Подсвечник вблизи Павлу Романовичу не показался: изображал он бронзовую обезьянку с наглой, глумливой рожицей, державшую свечу обвитым на змеиный манер длинным хвостом. Неизвестный ваятель снабдил обезьянку не по росту развитыми первичными признаками пола, выполненными к тому же с анатомической тщательностью. Получилось похабно. Вообще, обезьянка была похожа на черта (но не карикатурно, а как-то по-настоящему), отчего смотреть на нее не хотелось. Пересесть, что ли? Но Павел Романович все же остался. Подумал, что это будет попросту глупо.
Кроме того, имелся иной резон: в прошлый раз они за этим столиком и сидели. Прислуживал, правда, другой подавальщик. Павел Романович его запомнил: малокровный и плоскостопый – наверняка в детстве перенес тяжелый рахит. Как же к нему другие тогда обращались? А, вот: Матюша. Агранцев рассказывал: этот Матюша приказал долго жить у него на глазах.
Тут официант доставил яичницу (надо признать, приготовленную недурно – со специями и нежнейшими шкварками), наклонился пониже:
– Есть ли пожелания по главному кушанью? Могу составить рекомендацию. Каких предпочитаете? Рослых, пухленьких, субтильных? Шаловливых иль скромниц? Брюнеточек, рыженьких, светлых? У нас все аккуратно, с разбором. На самый придирчивый вкус. Коль захотите, я и Матюшиных обозначу. Они нынче в моем списочке ходят.
«Ого! – отметил мысленно Павел Романович. – Выходит, подавальщики тут не только тарелки меняют. Еще и своднями выступают. И что, у каждого свой штат? Оригинально».
– Позже.
– Как угодно-с, как угодно-с, – «малиновый» официант закивал и с поклоном покатился прочь от стола.
Павел Романович заложил салфетку и принялся за еду, сожалея, что не начал вояж с посещения привокзального ресторана. Там-то небось печи на ночь не гасят и мясное горячее подадут, когда спросишь, – хоть утром, хоть вечером.
В зал вошли две молодые женщины – а может, и барышни. В длинных шелковых платьях с глубоким декольте, они были чем-то неуловимо похожи. Словно сестры. Только у одной платье было бирюзового цвета, а у второй – розового.

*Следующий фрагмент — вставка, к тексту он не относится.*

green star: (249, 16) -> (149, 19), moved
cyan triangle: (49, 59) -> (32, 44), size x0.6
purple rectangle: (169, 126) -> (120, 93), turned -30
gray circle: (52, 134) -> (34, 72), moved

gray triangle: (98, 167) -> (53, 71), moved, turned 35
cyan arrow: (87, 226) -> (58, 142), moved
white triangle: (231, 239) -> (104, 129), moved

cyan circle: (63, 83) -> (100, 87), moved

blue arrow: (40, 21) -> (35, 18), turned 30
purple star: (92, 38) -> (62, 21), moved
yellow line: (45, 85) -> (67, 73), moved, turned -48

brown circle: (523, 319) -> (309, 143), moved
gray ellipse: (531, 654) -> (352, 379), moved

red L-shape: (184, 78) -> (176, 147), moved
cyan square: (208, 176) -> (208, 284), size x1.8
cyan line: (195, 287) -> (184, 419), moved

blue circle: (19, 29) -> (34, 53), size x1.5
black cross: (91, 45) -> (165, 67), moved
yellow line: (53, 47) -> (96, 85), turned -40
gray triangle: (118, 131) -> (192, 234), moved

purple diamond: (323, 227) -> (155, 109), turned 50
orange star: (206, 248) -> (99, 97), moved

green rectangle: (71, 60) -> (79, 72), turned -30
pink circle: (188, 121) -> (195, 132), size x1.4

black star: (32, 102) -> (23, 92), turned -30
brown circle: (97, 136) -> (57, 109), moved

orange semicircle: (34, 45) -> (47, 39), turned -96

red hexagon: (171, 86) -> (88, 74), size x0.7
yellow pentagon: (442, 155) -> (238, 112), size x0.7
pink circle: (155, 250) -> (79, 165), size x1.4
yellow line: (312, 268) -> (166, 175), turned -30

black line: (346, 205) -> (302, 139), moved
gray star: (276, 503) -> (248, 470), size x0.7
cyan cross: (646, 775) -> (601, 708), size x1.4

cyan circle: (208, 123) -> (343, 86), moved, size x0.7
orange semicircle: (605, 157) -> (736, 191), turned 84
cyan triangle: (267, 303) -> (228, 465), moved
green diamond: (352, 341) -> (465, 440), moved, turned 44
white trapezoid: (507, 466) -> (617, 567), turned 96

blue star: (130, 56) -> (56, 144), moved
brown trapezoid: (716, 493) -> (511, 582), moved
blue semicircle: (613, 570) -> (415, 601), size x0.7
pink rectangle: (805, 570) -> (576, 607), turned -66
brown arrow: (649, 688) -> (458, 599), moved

Та, что в голубом, села к роялю. Пальцы пробежали по клавишам. Она негромко запела:
Барышня в розовом встала рядом, закурила длинную папироску, предварительно вставив в мундштук. Но, похоже, пение товарки (весьма недурственное) ее вовсе не трогало. Она скучливо оглядела зал, ненадолго задержалась взглядом на господине в дальнем углу, а потом принялась рассматривать Павла Романовича.
Дохтуров это внимание к свой персоне отметил, но не стал отрываться от завтрака. На «главное кушанье» не было времени. Павел Романович подумал об этом с сожалением – и тотчас себя устыдил. А как же Анна Николаевна? Нехорошо получится. Истосковавшийся организм попытался было протестовать, но бунт был усилием воли подавлен.
«В другой раз», – примирительно подумал Павел Романович, однако на том искушение не кончилось.
Розовая барышня грациозно отошла от рояля и направилась к его столику. Подошла вплотную, держа в отставленный руке зажатый меж пальцев мундштук, сказала:
– Господин офицер, угостите даму лафитом! – Поскольку Дохтуров промолчал, добавила: – Мишель, разве ты не предложишь мне сесть?
Павел Романович неторопливо отложил нож и вилку.
– Сударыня, – сказал он, – вы чудо как хороши. Но я не Мишель. И даже не офицер. Произошла ошибка. Прошу извинить.
Барышня рассмеялась и без приглашения сама села за столик.
– Княжна Тулубьева, – сказала она, протягивая руку для поцелуя. – Для друзей просто Ирина.
Для дамы легкого поведения протянутая к лобзанию рука – моветон, однако тут не просто кокотка – а титулованная особа.